12. O acordo de sócios é custo ou investimento?


O acordo de sócios deve ser visto como investimento em segurança jurídica. Seu custo é pequeno quando comparado ao custo de um conflito societário. Uma disputa entre sócios pode paralisar a empresa, comprometer crédito bancário, destruir relacionamento com fornecedores, afetar funcionários, expor informações estratégicas, gerar bloqueios judiciais, exigir perícias contábeis, consumir anos de processo e reduzir drasticamente o valor do negócio.


A empresa que possui acordo de sócios bem elaborado transmite maior maturidade. Bancos, investidores, familiares, sucessores e parceiros comerciais percebem que há governança. A sociedade passa a operar com critérios mais profissionais. Os sócios sabem previamente seus direitos e deveres. A administração ganha parâmetros. A sucessão fica menos traumática. A saída de sócio deixa de ser um evento caótico e passa a seguir procedimento definido.


Em termos práticos, o acordo de sócios protege três dimensões: a empresa, os sócios e o patrimônio. Protege a empresa porque evita paralisia e preserva a continuidade. Protege os sócios porque define direitos econômicos e políticos. Protege o patrimônio porque reduz litígios, evita descapitalização e disciplina a transferência de quotas.


13. Conclusão: sociedades sólidas precisam de regras sólidas


Toda sociedade começa com confiança, mas não deve depender apenas dela. A confiança é importante para iniciar o negócio; a regra escrita é indispensável para preservá-lo. O acordo de sócios não é sinal de desconfiança. Ao contrário, é sinal de maturidade empresarial. Sócios que tratam previamente dos temas difíceis demonstram responsabilidade, visão de futuro e compromisso com a continuidade da empresa.


Se a sua empresa possui dois ou mais sócios, se há patrimônio relevante, se existe risco de divergência, se a empresa é familiar, se há diferença entre sócio investidor e sócio operador, se existe carteira de clientes estratégica, se há intenção de sucessão, entrada de investidores ou expansão do negócio, o acordo de sócios deve ser analisado com prioridade.

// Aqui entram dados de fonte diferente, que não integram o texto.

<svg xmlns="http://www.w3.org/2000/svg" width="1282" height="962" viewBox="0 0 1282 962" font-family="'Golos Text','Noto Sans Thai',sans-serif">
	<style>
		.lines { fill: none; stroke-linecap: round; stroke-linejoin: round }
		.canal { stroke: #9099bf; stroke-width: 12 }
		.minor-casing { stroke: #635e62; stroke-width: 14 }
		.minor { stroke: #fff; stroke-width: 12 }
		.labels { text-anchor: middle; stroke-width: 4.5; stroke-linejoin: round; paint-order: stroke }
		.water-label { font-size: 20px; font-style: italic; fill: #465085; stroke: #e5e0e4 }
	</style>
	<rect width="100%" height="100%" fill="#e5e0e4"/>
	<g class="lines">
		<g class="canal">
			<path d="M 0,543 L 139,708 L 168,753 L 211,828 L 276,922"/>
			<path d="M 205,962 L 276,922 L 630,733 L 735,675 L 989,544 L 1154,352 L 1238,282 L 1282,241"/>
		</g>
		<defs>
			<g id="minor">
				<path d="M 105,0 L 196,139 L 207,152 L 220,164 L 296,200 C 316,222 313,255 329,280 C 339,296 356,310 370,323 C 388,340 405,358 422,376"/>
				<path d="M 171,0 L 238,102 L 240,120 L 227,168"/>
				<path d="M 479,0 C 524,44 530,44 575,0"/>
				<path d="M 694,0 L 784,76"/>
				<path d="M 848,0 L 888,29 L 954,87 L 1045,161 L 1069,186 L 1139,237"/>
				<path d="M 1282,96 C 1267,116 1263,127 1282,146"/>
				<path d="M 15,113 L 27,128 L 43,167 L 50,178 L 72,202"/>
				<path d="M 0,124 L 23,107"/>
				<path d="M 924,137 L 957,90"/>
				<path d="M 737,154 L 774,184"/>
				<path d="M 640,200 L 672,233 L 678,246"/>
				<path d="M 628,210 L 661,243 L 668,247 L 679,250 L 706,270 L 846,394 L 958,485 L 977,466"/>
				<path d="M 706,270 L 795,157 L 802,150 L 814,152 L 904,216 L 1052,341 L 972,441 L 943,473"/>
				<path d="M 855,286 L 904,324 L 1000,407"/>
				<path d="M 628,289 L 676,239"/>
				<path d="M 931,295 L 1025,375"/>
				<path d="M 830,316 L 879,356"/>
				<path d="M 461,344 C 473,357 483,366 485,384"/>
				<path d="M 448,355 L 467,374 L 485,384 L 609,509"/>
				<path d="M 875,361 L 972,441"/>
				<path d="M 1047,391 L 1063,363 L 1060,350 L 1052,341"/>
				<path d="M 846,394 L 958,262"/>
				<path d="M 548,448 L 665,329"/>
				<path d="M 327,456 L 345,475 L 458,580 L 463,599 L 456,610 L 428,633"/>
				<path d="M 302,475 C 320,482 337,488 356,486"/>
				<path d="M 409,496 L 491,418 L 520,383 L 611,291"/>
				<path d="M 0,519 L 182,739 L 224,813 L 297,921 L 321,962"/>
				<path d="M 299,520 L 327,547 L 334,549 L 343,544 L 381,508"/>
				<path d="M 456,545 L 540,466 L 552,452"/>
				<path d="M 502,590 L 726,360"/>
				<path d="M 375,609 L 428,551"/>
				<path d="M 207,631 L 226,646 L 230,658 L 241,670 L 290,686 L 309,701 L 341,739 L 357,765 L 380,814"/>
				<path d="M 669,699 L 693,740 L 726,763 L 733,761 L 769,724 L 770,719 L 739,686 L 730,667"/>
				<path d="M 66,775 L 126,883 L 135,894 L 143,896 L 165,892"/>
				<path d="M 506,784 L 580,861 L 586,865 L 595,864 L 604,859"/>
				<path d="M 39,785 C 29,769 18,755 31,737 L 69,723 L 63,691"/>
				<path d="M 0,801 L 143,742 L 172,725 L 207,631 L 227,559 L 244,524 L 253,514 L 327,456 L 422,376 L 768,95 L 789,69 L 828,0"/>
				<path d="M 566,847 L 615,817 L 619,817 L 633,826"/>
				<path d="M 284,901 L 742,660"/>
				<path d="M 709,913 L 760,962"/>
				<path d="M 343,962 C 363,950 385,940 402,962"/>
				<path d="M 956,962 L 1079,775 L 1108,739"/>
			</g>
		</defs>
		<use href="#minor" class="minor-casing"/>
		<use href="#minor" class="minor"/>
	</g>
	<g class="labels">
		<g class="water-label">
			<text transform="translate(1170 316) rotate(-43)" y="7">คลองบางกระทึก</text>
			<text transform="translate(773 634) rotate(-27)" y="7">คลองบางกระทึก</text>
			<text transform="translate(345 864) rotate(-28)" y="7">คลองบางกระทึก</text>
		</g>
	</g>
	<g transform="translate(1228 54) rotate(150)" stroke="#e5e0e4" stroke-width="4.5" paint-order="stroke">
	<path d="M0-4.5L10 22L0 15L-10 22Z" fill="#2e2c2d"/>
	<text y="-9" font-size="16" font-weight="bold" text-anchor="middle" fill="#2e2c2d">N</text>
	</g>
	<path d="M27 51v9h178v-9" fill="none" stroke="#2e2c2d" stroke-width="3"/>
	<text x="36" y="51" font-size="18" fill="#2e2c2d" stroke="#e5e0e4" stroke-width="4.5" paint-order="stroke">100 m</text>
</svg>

O Escritório Dartagnan & Stein Sociedade de Advogados presta assessoria jurídica empresarial e societária para elaboração, revisão e estruturação de acordos de sócios, contratos sociais, reorganizações societárias e instrumentos de governança empresarial. A atuação é técnica, estratégica e personalizada, com foco em prevenção de litígios, proteção patrimonial e preservação da atividade empresarial.


Antes que o conflito apareça, organize as regras. Antes que a sociedade trave, defina os mecanismos de decisão. Antes que um sócio saia, estabeleça como será calculado o valor da participação. Antes que herdeiros, ex-cônjuges, investidores ou terceiros interfiram na empresa, proteja juridicamente o negócio.


A segurança societária começa antes do problema. E o acordo de sócios é uma das ferramentas mais eficientes para transformar confiança empresarial em estabilidade jurídica.